There is also the question of whether FDR could have done anything anyway. Once WWII started, it was virtually impossible to rescue many Jews. But this does not apply to the situation prior to 1941, and perhaps many of the hundreds of thousands of Hungarian Jews who died after the Nazi's took control of that country in 1944 could have been saved. But we will never know, because no attempt was ever seriously considered.
There is also an incident that neither book covers--the offer of the Philippines to take 30,000 Jewish refugees and perhaps even more, during the years 1939-41. This is reported in a movie recently released, entitled "Rescue in the Philippines . . ." At that time, the Philippines was a US territory and needed US approval, which was denied. Finally, around the last week of November, 1941, the State Department approved letting in 10,000 refugees, but at the rate of only 1,000 a year. Two weeks later, the Japanese bombed Pearl Harbor, and not one Jewish refugee got to the Philippines under this arrangement. What could possibly have justified the State Department's refusal?

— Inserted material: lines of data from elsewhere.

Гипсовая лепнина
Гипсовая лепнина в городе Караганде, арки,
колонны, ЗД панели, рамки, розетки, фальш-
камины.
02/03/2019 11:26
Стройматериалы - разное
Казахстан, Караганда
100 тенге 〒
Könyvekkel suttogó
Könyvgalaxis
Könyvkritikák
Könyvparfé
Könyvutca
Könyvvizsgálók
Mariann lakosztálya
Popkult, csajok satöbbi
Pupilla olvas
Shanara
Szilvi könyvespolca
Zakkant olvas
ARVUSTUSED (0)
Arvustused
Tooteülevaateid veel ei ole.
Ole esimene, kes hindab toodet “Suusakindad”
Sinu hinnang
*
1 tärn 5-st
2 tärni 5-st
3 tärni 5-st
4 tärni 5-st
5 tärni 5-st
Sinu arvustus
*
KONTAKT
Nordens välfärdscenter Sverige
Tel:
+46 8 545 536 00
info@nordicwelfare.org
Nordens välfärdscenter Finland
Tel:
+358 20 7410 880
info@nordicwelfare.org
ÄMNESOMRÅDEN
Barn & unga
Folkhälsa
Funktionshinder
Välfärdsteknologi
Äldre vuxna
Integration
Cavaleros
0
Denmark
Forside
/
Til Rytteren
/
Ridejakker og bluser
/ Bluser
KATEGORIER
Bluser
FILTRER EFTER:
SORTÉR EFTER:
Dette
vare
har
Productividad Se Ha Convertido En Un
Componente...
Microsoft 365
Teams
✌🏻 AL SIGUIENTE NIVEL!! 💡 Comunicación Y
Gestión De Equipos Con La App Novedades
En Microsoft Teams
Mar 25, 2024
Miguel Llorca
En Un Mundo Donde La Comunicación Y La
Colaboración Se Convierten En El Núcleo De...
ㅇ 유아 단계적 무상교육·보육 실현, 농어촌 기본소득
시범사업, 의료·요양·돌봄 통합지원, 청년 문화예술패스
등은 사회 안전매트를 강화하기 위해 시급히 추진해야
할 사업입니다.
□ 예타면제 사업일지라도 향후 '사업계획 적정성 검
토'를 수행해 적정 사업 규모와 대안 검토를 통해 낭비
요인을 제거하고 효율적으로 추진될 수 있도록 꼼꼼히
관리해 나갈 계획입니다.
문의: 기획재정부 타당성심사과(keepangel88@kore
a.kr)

In the end, no one can prove that FDR used the excuse, that he could not let the public think that we were fighting a war to save Jews,to hide his own unwillingness to help, but the more one reads and thinks about it, the more one comes to the conclusion that FDR could have done a lot more but for his own inherent bias.
As stated above, read the Lichtman/Breitman book to get a better understanding of the frightening political and social climate of the 1930's and 1940's, but keep in mind that there is too much about FDR's actions (rather, inactions) that the book does not, and cannot, explain.